History

Madrona Arts is an Oregon-based nonprofit dedicated to ecological awareness through art. It was founded in 2008 by Diana Hartel with a group of artists participating in a community multi-arts project called Inner Geography that began in 2004. That project addressed the social ecological issue of the outsider/outcast. Excluding, rejecting and casting out is the basis of discrimination, disenfranchisement, and is the root of genocide. How can we address issues of human population and environment when we create such division among and within ourselves? Read more about the Inner Geography program.
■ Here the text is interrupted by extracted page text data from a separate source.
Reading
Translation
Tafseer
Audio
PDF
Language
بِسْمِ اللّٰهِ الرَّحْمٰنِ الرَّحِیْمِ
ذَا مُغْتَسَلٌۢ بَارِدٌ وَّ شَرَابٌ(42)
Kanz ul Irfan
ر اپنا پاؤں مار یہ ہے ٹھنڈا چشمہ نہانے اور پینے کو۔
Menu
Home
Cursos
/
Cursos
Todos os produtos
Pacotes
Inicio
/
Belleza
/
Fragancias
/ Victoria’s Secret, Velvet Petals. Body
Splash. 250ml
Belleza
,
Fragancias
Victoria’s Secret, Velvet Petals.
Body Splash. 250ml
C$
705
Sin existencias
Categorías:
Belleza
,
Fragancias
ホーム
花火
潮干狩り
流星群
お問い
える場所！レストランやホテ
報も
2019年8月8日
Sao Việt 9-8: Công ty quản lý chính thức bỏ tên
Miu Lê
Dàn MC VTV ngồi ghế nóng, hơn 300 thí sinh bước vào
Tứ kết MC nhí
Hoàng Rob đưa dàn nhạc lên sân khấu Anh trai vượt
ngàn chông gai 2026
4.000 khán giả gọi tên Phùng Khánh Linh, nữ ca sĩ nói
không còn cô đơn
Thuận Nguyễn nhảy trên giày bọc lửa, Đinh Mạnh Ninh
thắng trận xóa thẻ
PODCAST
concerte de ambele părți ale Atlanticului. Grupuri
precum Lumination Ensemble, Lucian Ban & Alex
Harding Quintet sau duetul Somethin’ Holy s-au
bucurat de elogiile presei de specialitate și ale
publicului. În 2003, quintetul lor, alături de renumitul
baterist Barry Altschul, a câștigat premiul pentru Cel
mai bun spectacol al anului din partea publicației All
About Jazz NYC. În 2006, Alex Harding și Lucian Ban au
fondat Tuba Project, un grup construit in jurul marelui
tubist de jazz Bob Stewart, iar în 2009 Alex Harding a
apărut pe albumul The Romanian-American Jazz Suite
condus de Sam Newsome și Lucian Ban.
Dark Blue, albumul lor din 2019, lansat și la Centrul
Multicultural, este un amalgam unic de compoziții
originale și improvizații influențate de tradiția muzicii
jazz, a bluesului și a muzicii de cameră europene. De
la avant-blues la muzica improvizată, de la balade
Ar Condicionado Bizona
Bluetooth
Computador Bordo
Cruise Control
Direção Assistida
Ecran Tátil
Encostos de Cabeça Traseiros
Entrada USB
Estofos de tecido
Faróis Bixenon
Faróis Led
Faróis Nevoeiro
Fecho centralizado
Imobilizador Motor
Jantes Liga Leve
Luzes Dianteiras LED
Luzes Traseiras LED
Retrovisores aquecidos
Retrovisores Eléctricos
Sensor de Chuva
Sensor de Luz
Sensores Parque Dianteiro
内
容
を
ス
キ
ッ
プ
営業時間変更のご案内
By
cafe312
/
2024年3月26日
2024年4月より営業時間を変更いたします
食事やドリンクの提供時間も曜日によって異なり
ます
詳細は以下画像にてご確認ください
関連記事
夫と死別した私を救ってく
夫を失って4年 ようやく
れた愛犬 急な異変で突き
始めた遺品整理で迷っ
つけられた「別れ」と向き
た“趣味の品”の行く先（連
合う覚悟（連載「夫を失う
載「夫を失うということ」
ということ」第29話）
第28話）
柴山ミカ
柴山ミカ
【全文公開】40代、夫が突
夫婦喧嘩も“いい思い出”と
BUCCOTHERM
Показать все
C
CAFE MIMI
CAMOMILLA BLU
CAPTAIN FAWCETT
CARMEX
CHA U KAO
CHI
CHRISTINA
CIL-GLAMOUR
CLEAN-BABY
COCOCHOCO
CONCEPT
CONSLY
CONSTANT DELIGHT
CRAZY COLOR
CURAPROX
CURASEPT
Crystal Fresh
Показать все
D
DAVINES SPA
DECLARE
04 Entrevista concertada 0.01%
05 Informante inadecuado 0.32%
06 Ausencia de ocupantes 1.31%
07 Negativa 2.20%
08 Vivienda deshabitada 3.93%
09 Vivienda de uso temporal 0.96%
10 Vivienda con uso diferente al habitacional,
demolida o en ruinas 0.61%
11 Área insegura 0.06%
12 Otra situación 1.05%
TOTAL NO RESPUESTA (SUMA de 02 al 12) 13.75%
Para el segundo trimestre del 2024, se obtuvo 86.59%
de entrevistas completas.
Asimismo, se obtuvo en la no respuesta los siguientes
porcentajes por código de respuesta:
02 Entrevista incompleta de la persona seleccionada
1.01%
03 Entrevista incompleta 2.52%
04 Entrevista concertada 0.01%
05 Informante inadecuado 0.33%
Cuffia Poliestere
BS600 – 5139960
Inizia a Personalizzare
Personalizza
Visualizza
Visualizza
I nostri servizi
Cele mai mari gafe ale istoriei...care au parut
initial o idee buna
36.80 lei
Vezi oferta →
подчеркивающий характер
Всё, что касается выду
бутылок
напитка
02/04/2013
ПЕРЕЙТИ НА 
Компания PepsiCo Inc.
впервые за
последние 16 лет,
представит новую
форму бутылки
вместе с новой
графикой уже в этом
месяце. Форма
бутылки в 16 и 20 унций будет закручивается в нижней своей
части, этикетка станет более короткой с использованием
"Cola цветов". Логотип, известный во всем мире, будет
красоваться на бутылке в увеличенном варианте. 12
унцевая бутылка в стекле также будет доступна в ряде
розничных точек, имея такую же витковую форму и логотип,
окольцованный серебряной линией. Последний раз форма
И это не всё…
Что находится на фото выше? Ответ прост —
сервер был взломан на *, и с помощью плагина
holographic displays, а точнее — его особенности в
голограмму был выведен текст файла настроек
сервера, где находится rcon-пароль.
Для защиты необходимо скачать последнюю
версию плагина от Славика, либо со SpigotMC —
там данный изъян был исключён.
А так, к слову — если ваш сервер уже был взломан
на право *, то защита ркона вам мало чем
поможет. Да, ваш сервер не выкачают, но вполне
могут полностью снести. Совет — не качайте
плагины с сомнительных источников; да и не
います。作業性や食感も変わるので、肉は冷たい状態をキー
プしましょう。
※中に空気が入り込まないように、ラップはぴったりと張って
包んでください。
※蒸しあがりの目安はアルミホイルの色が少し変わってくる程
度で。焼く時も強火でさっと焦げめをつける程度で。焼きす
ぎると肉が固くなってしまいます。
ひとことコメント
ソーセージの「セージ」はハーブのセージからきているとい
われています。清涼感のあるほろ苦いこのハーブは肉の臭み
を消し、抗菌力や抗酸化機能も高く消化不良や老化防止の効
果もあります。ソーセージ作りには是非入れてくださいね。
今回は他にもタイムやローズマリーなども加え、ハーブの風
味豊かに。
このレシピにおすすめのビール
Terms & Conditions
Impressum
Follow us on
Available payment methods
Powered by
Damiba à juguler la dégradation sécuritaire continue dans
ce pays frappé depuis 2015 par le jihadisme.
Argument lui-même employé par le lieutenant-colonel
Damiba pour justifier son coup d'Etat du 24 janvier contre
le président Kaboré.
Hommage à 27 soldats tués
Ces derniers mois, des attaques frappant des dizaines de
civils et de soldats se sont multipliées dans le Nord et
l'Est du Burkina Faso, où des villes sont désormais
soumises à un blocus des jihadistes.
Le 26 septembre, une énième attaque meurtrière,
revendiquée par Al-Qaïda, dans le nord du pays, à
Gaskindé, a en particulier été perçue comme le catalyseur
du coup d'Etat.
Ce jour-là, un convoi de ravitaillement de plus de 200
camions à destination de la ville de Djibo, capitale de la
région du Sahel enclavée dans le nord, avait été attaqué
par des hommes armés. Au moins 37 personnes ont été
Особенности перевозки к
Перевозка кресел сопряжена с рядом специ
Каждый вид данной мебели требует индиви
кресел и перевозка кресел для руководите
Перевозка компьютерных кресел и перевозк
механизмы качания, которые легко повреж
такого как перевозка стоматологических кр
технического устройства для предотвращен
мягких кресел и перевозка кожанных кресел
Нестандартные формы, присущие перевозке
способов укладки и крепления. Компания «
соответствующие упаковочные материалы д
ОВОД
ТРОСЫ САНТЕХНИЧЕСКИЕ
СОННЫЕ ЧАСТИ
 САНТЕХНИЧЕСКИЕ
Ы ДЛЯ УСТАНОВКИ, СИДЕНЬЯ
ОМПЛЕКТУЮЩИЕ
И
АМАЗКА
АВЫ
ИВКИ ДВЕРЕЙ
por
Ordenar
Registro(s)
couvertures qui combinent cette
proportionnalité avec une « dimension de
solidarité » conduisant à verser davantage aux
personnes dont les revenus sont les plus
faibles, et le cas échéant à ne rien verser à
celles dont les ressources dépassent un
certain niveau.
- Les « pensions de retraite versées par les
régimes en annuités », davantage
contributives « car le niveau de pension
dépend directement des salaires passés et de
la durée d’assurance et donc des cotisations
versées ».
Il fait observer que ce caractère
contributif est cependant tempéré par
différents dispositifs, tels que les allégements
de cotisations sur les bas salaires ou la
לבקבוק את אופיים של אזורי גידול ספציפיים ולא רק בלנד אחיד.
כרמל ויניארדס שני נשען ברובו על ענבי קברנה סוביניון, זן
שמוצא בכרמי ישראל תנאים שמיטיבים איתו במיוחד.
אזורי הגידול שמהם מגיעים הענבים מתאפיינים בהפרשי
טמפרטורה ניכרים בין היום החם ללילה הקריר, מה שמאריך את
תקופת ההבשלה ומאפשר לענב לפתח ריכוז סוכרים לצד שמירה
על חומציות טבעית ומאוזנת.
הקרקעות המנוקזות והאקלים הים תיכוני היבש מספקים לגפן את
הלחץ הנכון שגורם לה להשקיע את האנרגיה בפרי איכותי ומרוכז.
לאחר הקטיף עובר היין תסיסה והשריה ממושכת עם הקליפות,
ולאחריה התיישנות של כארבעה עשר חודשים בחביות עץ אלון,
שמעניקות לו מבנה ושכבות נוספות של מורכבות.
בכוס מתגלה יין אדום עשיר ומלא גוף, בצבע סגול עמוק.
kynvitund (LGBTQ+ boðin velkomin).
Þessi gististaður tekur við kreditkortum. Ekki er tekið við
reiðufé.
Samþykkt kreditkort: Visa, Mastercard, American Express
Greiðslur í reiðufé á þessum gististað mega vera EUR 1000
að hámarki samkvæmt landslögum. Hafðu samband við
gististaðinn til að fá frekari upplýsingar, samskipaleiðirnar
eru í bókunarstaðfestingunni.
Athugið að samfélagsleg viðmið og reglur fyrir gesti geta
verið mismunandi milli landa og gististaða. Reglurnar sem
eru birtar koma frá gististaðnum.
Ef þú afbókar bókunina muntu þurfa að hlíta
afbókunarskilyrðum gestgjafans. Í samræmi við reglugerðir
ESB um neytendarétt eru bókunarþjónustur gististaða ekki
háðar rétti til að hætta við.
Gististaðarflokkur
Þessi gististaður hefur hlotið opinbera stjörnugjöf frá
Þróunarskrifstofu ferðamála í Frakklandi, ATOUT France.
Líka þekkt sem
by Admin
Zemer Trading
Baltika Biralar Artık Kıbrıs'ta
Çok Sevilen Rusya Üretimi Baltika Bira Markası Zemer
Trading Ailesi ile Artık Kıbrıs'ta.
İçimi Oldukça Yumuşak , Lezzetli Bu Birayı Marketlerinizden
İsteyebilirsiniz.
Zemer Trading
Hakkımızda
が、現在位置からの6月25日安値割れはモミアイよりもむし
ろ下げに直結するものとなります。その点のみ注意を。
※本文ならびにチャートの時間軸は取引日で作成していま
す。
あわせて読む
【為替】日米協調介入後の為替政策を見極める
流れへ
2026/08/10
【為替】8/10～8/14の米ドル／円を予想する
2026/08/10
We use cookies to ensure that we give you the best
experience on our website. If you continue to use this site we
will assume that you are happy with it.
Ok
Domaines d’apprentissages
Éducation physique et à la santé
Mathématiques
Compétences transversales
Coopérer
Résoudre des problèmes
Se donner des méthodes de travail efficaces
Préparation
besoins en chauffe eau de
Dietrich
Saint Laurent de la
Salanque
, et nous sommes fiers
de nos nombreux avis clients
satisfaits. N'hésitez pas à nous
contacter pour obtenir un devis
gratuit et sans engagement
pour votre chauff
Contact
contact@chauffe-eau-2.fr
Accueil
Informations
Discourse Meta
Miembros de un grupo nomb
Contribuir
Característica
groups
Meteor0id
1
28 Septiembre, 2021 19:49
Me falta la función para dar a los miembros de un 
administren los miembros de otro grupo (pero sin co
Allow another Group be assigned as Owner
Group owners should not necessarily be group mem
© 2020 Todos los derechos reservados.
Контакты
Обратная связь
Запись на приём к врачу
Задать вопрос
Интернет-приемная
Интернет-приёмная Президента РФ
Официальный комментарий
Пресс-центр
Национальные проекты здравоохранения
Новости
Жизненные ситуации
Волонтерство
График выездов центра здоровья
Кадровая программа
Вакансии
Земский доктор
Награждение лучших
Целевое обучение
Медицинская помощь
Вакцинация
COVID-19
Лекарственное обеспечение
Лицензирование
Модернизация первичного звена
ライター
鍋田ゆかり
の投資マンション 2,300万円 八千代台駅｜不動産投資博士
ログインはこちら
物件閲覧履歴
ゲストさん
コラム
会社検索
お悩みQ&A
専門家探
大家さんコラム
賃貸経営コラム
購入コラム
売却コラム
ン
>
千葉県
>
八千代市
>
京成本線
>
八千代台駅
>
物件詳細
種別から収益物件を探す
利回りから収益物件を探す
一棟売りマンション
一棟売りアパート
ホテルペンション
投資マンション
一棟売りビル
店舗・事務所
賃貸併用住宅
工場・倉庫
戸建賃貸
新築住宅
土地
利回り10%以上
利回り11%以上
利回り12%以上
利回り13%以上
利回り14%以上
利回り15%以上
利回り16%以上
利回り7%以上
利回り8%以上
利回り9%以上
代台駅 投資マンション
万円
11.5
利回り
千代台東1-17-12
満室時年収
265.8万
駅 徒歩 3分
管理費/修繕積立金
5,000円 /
Since then our attention has been on the environmental crises of watersheds in our region and around the country. Recognizing the growing need to focus on the environment, Madrona Arts was formed. The name comes from the species of arbutus unique to the Pacific regions. Madrona or madrone as it is sometimes called is a broadleaf evergreen, important to forest and watershed, a source of food for wildlife. Our first watershed awareness arts program is called “Freeing the Waters” and it began with the Klamath River Watershed. We have extended Freeing the Waters to river systems throughout Oregon. The second watershed program is “Over the River” an oral history project. See the Over the River Program for more on this.

Madrona Arts is the Pacific Northwest incarnation of the NY-based Bronx Community Works, a social, environmental, and cultural organization founded by Diana Hartel in New York in 1993. That non-profit was dissolved in 2006 and its programs are now self-run within partner organizations. Community Works focused on urban park eco-restoration, community gardens, nutrition, HIV/AIDS, fiber arts, and spoken word arts. Its most successful program was Planet Hot Plate—cooking and nutrition groups that used music, poetry, prose stories, and mindfulness training to raise awareness for change in food choices and preparation.